Quelques associations proposent aux bénéficiaires et à leur famille, s’ils le souhaitent, de devenir adhérents et de participer à la vie de la structure, mais elles demeurent peu nombreuses sachant qu’en aucun cas cette adhésion ne peut être requise pour accéder aux prestations de l’association. Reste qu’il est toujours souhaitable de donner aux bénéficiaires et à leurs proches la possibilité de participer à la vie de l’association au-delà de leur contribution au processus d’évaluation des prestations (voir encadré). La loi n° 2002-2 rénovant l’action sociale et médico-sociale a institué un conseil de la vie sociale dans les établissements sociaux, mais sa création n’est pas obligatoire dans les services d’aide et d’accompagnement à domicile (Saad). "Pour notre part, nous avons choisi de constituer des conseils de la vie sociale qui désignent des délégués qui siègent avec voix délibérative au sein des CA de nos associations", raconte Pierre Kammerer.

- **DONNÉES**
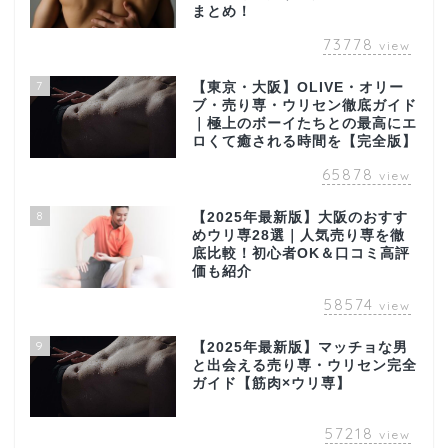
まとめ！
73778
view
7
【東京・大阪】OLIVE・オリー
ブ・売り専・ウリセン徹底ガイド
｜極上のボーイたちとの最高にエ
ロくて癒される時間を【完全版】
65878
view
8
【2025年最新版】大阪のおすす
めウリ専28選｜人気売り専を徹
底比較！初心者OK＆口コミ高評
価も紹介
58574
view
9
【2025年最新版】マッチョな男
と出会える売り専・ウリセン完全
ガイド【筋肉×ウリ専】
57218
view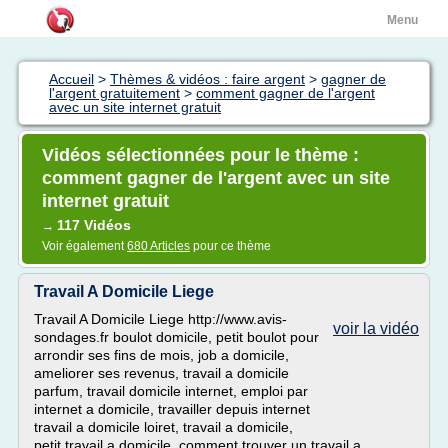
Menu
Accueil
>
Thèmes & vidéos : faire argent
>
gagner de
l'argent gratuitement
>
comment gagner de l'argent
avec un site internet gratuit
Vidéos sélectionnées pour le thème :
comment gagner de l'argent avec un site
internet gratuit
117 Vidéos
→
Voir également
680 Articles
pour ce thème
Travail A Domicile Liege
Travail A Domicile Liege http://www.avis-
voir la vidéo
sondages.fr boulot domicile, petit boulot pour
arrondir ses fins de mois, job a domicile,
ameliorer ses revenus, travail a domicile
parfum, travail domicile internet, emploi par
internet a domicile, travailler depuis internet
travail a domicile loiret, travail a domicile,
petit travail a domicile, comment trouver un travail a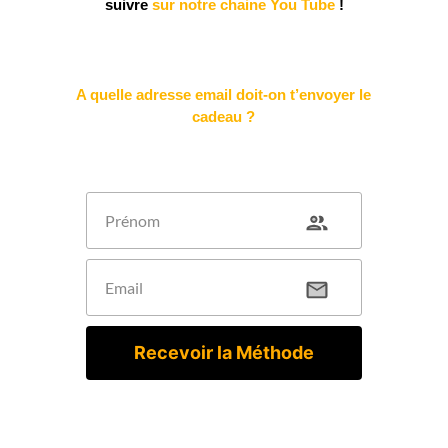
suivre
sur notre chaine You Tube
!
A quelle adresse email doit-on t’envoyer le
cadeau ?
Recevoir la Méthode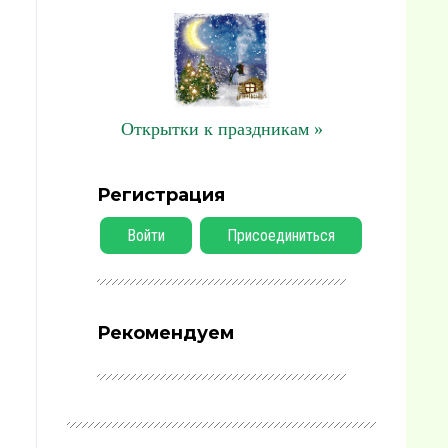
Открытки к праздникам »
Регистрация
Войти
Присоединиться
Рекомендуем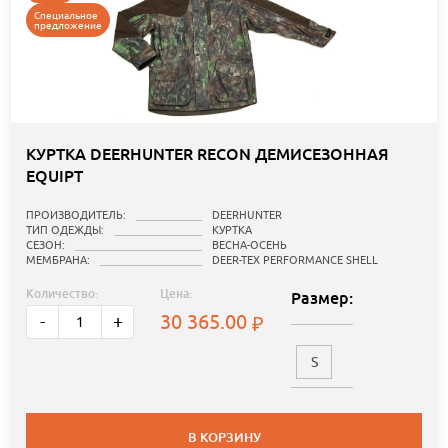
Специальное
предложение
КУРТКА DEERHUNTER RECON ДЕМИСЕЗОННАЯ
EQUIPT
ПРОИЗВОДИТЕЛЬ:
DEERHUNTER
ТИП ОДЕЖДЫ:
КУРТКА
СЕЗОН:
ВЕСНА-ОСЕНЬ
МЕМБРАНА:
DEER-TEX PERFORMANCE SHELL
Количество:
Цена:
Размер:
30 365.00
-
+
S
В КОРЗИНУ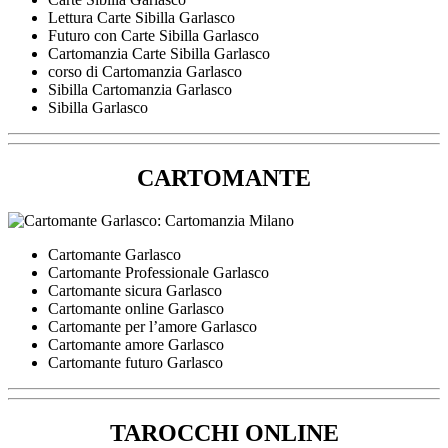
Lettura Carte Sibilla Garlasco
Futuro con Carte Sibilla Garlasco
Cartomanzia Carte Sibilla Garlasco
corso di Cartomanzia Garlasco
Sibilla Cartomanzia Garlasco
Sibilla Garlasco
CARTOMANTE
Cartomante Garlasco
Cartomante Professionale Garlasco
Cartomante sicura Garlasco
Cartomante online Garlasco
Cartomante per l’amore Garlasco
Cartomante amore Garlasco
Cartomante futuro Garlasco
TAROCCHI ONLINE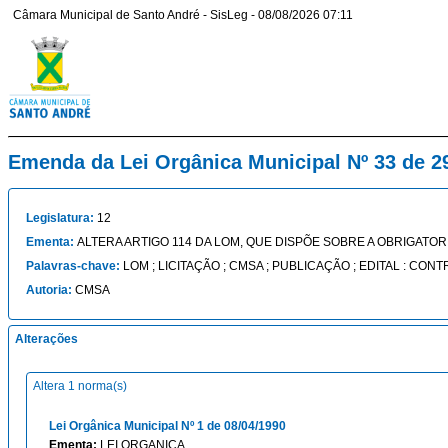
Câmara Municipal de Santo André - SisLeg - 08/08/2026 07:11
Emenda da Lei Orgânica Municipal Nº 33 de 2
Legislatura:
12
Ementa:
ALTERA ARTIGO 114 DA LOM, QUE DISPÕE SOBRE A OBRIGATO
Palavras-chave:
LOM ; LICITAÇÃO ; CMSA ; PUBLICAÇÃO ; EDITAL : CON
Autoria:
CMSA
Alterações
Altera 1 norma(s)
Lei Orgânica Municipal Nº 1 de 08/04/1990
Ementa:
LEI ORGANICA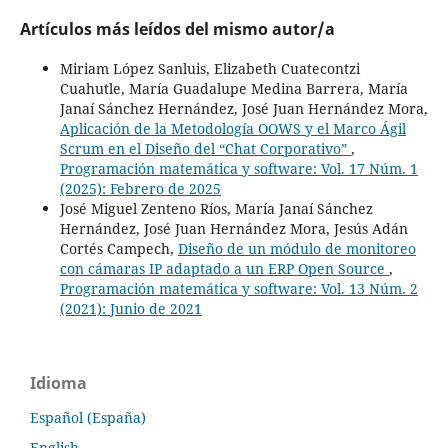
Artículos más leídos del mismo autor/a
Miriam López Sanluis, Elizabeth Cuatecontzi
Cuahutle, María Guadalupe Medina Barrera, María
Janaí Sánchez Hernández, José Juan Hernández Mora,
Aplicación de la Metodología OOWS y el Marco Ágil
Scrum en el Diseño del “Chat Corporativo”
,
Programación matemática y software: Vol. 17 Núm. 1
(2025): Febrero de 2025
José Miguel Zenteno Ríos, María Janaí Sánchez
Hernández, José Juan Hernández Mora, Jesús Adán
Cortés Campech,
Diseño de un módulo de monitoreo
con cámaras IP adaptado a un ERP Open Source
,
Programación matemática y software: Vol. 13 Núm. 2
(2021): Junio de 2021
Idioma
Español (España)
English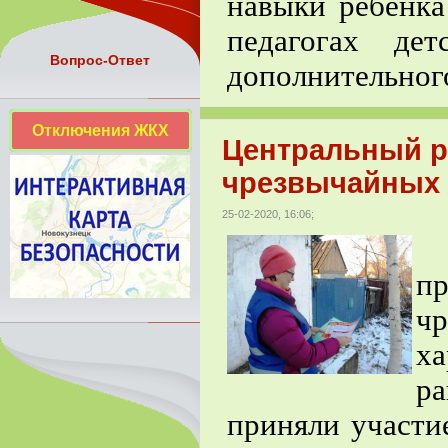
навыки ребенка
педагогах де
Вопрос-Ответ
дополнительног
Отключения ЖКХ
Центральный р
чрезвычайных 
25-02-2020, 16:06;
Р
п
чр
х
ра
приняли участи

- **TRAVAIL DEMANDÉ**
A: Répondez aux questions suivantes d'après l'extrait fourni sur la participation des bénéficiaires à la vie des associations.
(i) L'adhésion à l'association peut-elle être exigée pour accéder à ses prestations ?
(ii) Quelle loi a institué un conseil de la vie sociale dans les établissements sociaux ?
(iii) Selon Pierre Kammerer, qui siège au sein des CA de ses associations, et avec quelle voix ?
B: Reprenez l'extrait fourni sur la participation des bénéficiaires à la vie des associations en le poursuivant à partir de sa dernière phrase.

- **RÉPONSES PAR POINT**
A:
(i) Non, en aucun cas cette adhésion ne peut être requise pour accéder aux prestations.
(ii) La loi n° 2002-2 rénovant l'action sociale et médico-sociale.
(iii) Des délégués désignés par les conseils de la vie sociale, qui y siègent avec voix délibérative.

B:
L’Association d’aide et de garde à domicile de l’Aisne (Aagda), à Soissons, est partie du même constat. Un club des aidants a vu le jour en 2010. Il leur a permis de se retrouver, d’échanger sur tous les sujets les concernant. Mais c’était aussi une manière d’affirmer la reconnaissance de leur rôle et de les intégrer au fonctionnement du service afin d’améliorer leurs relations avec les intervenants. Dans un second temps, en 2012, il a été décidé de modifier les statuts de l’association. "Nous avons mis en place un "comité des aidants et des bénéficiaires" qui délègue deux personnes au CA", décrit Dominique Villa, le directeur général de l’association. Les aidants sont au final bien représentés au CA puisque parmi les douze membres, au-delà des deux délégués du comité, on compte des personnes qui ont eu ou ont encore des proches bénéficiant des services de l’association.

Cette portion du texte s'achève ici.